======== PROVIDED ENTRIES ========

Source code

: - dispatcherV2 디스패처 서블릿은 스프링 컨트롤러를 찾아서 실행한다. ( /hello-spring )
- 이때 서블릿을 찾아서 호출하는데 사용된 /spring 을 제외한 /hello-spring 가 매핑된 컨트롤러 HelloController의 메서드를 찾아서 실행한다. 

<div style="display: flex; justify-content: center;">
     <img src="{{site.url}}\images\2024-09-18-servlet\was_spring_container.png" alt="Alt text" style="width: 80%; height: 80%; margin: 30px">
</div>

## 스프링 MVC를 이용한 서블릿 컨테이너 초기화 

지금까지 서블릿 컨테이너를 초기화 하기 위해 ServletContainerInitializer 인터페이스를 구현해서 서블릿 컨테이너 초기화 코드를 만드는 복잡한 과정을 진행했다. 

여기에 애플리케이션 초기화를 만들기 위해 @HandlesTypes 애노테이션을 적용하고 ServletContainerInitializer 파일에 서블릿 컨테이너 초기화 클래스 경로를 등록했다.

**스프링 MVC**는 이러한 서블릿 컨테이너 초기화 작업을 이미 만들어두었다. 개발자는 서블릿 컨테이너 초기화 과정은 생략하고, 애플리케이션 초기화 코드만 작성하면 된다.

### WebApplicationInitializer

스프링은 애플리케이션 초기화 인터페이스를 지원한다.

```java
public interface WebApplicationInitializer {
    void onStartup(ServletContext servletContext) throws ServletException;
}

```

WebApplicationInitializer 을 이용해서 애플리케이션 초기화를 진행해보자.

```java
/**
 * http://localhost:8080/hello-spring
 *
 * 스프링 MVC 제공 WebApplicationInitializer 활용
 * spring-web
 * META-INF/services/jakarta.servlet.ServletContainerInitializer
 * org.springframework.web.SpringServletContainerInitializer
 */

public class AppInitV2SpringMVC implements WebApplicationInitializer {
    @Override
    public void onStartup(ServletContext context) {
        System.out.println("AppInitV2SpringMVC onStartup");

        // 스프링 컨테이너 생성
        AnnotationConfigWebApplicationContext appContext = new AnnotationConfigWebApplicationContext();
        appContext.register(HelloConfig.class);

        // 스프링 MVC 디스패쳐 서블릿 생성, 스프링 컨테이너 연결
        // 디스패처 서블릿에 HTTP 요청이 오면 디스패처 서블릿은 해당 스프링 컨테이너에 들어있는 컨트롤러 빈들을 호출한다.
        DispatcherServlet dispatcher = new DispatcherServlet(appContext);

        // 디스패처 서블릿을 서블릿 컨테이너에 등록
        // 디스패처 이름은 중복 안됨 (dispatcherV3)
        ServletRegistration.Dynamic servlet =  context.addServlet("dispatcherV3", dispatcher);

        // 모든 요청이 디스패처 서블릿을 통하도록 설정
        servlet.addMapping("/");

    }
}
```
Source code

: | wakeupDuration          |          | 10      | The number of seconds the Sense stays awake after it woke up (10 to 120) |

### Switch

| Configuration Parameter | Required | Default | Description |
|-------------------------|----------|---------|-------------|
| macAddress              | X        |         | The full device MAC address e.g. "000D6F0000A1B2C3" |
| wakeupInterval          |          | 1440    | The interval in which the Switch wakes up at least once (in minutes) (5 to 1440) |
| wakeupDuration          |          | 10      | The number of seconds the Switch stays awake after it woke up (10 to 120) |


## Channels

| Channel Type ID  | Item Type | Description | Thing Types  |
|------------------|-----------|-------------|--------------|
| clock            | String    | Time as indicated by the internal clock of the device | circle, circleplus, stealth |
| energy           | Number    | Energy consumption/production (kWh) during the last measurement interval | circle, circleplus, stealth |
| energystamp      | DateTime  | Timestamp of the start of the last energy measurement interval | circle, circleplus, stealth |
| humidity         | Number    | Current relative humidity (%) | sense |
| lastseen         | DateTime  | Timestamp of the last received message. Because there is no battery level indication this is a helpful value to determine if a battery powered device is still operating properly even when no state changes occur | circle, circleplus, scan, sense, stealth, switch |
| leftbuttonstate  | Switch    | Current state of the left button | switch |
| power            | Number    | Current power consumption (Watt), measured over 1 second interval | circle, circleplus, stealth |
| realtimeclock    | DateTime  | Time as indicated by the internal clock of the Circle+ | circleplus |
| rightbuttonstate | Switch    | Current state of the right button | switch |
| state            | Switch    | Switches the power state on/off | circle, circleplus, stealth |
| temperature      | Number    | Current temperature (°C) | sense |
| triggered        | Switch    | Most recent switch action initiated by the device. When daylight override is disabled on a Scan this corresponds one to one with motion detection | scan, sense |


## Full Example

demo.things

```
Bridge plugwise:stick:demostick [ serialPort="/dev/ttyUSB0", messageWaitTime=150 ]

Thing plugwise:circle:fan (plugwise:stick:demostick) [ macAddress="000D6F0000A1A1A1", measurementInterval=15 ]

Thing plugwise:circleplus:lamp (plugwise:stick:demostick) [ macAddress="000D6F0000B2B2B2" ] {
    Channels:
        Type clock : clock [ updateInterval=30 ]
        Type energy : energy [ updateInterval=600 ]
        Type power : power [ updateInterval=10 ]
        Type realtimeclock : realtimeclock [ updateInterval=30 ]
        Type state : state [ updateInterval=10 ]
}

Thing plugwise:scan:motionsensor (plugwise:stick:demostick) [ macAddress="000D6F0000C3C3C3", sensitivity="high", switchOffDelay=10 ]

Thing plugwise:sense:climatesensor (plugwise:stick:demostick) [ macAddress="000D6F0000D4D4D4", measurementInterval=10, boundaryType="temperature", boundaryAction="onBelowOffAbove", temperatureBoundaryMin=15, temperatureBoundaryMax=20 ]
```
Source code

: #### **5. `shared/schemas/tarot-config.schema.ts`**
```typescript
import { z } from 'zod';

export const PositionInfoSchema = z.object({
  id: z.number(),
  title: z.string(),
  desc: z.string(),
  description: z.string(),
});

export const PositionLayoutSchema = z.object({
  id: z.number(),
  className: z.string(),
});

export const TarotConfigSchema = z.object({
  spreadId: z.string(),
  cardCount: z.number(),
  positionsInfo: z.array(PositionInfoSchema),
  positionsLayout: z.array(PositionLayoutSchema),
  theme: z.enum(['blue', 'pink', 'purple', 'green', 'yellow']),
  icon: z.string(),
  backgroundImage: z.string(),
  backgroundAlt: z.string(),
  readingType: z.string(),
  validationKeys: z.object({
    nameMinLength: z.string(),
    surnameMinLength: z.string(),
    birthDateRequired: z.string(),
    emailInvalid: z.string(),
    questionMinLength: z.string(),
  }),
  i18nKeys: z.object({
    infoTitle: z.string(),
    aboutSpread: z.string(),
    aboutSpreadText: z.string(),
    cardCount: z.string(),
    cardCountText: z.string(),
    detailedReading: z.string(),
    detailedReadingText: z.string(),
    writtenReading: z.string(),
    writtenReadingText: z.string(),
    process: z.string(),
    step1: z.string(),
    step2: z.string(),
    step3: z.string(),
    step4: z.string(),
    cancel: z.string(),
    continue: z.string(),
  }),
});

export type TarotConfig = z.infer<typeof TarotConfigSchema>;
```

========

### WORK TO BE COMPLETED
Only the lines above from the line with "Channel Type ID" to the line with "left button | switch |", those two lines included, should be reproduced exactly.

### TASK RESULT
| Channel Type ID  | Item Type | Description | Thing Types  |
|------------------|-----------|-------------|--------------|
| clock            | String    | Time as indicated by the internal clock of the device | circle, circleplus, stealth |
| energy           | Number    | Energy consumption/production (kWh) during the last measurement interval | circle, circleplus, stealth |
| energystamp      | DateTime  | Timestamp of the start of the last energy measurement interval | circle, circleplus, stealth |
| humidity         | Number    | Current relative humidity (%) | sense |
| lastseen         | DateTime  | Timestamp of the last received message. Because there is no battery level indication this is a helpful value to determine if a battery powered device is still operating properly even when no state changes occur | circle, circleplus, scan, sense, stealth, switch |
| leftbuttonstate  | Switch    | Current state of the left button | switch |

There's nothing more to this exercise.